Denis Philip Doyle, founder and Chief Academic Officer of SchoolNet, is a nationally and internationally known education writer, lecturer and consultant. After earning his BA (‘62) and MA (‘64) in political theory at the University of California at Berkeley, he worked for the California Legislature where he was the architect of major education bills, including the Ryan Act, the major teacher licensing reform of the 1970s.
Moving to Washington DC in 1972, he became Assistant Director of the US Office of Economic Opportunity, then assistant director of the National Institute of Education where he ran the nation’s two largest education demonstration projects, Education Voucher and Experimental Schools.

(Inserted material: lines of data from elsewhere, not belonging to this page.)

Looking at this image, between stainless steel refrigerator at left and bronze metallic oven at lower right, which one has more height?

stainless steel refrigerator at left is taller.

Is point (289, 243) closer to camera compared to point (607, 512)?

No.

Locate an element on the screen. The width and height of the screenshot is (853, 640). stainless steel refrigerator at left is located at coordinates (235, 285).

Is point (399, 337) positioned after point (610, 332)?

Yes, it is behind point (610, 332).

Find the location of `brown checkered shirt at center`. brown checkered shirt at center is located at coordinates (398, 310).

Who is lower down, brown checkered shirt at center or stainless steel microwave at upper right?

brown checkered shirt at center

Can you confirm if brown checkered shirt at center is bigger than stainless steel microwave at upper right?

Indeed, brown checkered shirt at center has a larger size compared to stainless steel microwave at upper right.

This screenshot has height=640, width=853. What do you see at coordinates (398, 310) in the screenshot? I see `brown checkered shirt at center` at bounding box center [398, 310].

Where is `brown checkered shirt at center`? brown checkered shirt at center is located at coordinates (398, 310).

He has been associated with “think tanks” since 1980 -- Brookings, AEI, Heritage and Hudson Institute, where he is presently a non-resident Fellow. He has written numerous scholarly and popular articles including The Atlantic, The Public Interest, Change, Education Week and The Phi Delta Kappan. He has also published more than 150 “op eds” in the nation’s most prestigious newspapers: The Washington Post, The Wall Street Journal, The Los Angeles Times, and the Baltimore Sun.
Three of his books in print are Investing in Our Children: Business and the Public Schools (CED, NY NY: 1984); Winning the Brain Race: A Bold Plan to Make Our Schools Competitive (with David T. Kearns, Xerox CEO, ICS Press, SF, 1989 and 1991) and Reinventing Education: Entrepreneurship in America’s Public Schools (with Louis V. Gerstner, IBM CEO, et al, EP Dutton, 1994.)
With underwriting from Rockwell International, he wrote a yearlong series of sponsored editorials about education for The Atlantic (450,000 circulation) and wrote the longest special section ever to run in BusinessWeek. Titled Children of Promise, it ran in the Corporate Elite issue (800,000 circulation); 400,000 reprints were distributed.
His most recent book is Raising the Standard (with Susan Pimentel) a how-to book for schools interested in standards-based reform.
He has been a member of the Phi Delta Kappa editorial advisory board, the Center for Education Reform Board, the RJR Nabisco Foundation Advisory Board, the US-Japan CULCON Advisory Board, and was appointed by Secretary Alexander to the National Education Commission on Time and Learning. He serves on the boards of the Ball Foundation in Glen Ellyn IL and City Lights, a non-profit school for troubled youngsters in Washington DC.
He lectures on education change at home and abroad -- his overseas assignments have included Australia, New Zealand, Korea, Japan, Thailand, Turkey, Austria, Germany, France and Great Britain -- and he has worked with many major corporations in the US and abroad, including Xerox, IBM, HP, RJR Nabisco, GTE and Ameritech. He is advisor to the President of the Coordinating Council for International Universities in Washington DC.
He is married to Gloria Revilla, and is the father of two children, Alicia and Christopher. He lives and works in Chevy Chase MD.